*** Data to examine ***

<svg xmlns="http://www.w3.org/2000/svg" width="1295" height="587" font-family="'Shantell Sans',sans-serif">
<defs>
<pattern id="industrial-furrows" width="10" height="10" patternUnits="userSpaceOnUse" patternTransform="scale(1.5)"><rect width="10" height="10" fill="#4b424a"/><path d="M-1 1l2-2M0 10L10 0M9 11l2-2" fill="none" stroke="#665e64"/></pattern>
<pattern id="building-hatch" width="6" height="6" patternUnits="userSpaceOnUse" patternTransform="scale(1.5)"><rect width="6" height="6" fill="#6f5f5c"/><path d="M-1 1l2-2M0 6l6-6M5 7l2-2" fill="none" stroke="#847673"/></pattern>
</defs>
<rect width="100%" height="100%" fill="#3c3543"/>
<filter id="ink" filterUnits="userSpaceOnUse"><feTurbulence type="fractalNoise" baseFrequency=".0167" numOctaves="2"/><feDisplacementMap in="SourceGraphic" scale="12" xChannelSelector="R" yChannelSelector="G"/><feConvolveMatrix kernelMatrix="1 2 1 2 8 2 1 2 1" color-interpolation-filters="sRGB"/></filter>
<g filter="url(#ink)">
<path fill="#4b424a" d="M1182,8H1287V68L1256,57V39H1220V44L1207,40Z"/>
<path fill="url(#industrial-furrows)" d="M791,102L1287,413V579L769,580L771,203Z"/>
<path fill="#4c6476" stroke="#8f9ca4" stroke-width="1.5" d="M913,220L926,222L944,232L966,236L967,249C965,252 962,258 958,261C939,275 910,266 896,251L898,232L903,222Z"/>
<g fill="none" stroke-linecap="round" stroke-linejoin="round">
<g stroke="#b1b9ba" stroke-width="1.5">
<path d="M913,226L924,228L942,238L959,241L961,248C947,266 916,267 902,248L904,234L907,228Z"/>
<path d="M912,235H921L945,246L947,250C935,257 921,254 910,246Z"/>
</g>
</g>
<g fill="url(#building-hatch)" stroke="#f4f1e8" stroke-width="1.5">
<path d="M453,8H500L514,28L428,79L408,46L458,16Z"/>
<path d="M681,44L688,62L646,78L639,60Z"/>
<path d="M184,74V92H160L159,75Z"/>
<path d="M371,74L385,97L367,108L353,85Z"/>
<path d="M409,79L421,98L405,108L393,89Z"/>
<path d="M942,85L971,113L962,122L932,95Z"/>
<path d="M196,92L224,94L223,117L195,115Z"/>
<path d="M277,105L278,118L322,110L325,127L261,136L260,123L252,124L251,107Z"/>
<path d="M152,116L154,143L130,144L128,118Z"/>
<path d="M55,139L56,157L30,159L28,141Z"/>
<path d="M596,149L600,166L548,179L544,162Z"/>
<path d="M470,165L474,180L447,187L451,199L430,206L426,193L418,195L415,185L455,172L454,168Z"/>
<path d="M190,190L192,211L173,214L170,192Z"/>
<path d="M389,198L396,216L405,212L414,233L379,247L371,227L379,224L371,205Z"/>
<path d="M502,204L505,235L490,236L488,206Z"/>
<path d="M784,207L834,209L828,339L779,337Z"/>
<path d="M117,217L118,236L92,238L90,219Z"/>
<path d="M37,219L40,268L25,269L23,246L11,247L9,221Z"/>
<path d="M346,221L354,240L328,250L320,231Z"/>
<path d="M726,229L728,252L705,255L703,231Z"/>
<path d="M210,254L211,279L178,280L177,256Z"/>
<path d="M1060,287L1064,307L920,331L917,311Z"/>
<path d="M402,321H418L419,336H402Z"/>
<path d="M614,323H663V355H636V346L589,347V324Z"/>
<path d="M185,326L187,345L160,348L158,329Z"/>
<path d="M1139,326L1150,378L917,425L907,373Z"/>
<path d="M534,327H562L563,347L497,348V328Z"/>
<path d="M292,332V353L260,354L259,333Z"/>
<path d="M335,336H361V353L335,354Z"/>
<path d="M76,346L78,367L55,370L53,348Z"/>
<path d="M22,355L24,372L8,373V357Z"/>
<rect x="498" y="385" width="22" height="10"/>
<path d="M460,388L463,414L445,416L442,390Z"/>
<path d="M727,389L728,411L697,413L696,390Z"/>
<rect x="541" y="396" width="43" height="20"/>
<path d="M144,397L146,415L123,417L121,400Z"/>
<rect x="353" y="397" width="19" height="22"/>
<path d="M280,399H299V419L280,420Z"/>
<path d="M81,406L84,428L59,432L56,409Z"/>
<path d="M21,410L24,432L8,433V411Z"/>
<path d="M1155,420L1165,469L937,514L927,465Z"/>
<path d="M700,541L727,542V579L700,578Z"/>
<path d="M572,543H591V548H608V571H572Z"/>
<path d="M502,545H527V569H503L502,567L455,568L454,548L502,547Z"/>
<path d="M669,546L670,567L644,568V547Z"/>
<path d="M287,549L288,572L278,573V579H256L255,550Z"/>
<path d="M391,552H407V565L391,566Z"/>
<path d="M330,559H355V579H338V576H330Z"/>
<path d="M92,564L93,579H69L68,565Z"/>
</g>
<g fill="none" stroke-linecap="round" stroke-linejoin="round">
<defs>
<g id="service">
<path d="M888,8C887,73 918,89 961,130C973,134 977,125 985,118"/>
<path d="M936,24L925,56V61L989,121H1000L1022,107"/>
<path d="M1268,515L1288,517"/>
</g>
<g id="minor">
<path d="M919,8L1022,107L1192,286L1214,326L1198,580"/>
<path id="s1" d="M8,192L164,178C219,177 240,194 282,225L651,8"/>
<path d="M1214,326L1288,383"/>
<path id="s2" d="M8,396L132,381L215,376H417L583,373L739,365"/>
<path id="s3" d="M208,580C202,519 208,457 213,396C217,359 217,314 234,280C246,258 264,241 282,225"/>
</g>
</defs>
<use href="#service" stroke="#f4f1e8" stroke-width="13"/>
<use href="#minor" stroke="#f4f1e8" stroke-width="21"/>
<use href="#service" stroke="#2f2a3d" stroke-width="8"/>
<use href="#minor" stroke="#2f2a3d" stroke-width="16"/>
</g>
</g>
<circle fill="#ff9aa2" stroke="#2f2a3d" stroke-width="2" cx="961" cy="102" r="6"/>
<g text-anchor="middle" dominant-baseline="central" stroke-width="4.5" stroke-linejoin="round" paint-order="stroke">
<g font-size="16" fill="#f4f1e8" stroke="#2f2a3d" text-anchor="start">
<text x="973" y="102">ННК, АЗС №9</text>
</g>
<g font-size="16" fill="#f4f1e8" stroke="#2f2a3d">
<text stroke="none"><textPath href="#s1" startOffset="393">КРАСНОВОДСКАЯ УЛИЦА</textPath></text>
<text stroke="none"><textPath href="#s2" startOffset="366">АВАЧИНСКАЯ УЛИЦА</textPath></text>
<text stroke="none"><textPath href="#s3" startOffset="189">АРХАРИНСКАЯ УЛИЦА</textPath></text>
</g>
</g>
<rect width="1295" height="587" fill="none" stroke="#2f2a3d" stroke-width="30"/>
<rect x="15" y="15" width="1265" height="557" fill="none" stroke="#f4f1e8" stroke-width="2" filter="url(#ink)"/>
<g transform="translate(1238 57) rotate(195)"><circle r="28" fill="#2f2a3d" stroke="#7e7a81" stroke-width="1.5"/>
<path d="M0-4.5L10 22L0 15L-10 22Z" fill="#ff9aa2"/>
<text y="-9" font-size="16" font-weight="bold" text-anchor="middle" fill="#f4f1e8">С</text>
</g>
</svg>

*** End of Data to examine ***

Exercise instructions:
Every line that holds the word "middle" should be copied from the records.

Response area:
<g text-anchor="middle" dominant-baseline="central" stroke-width="4.5" stroke-linejoin="round" paint-order="stroke">
<text y="-9" font-size="16" font-weight="bold" text-anchor="middle" fill="#f4f1e8">С</text>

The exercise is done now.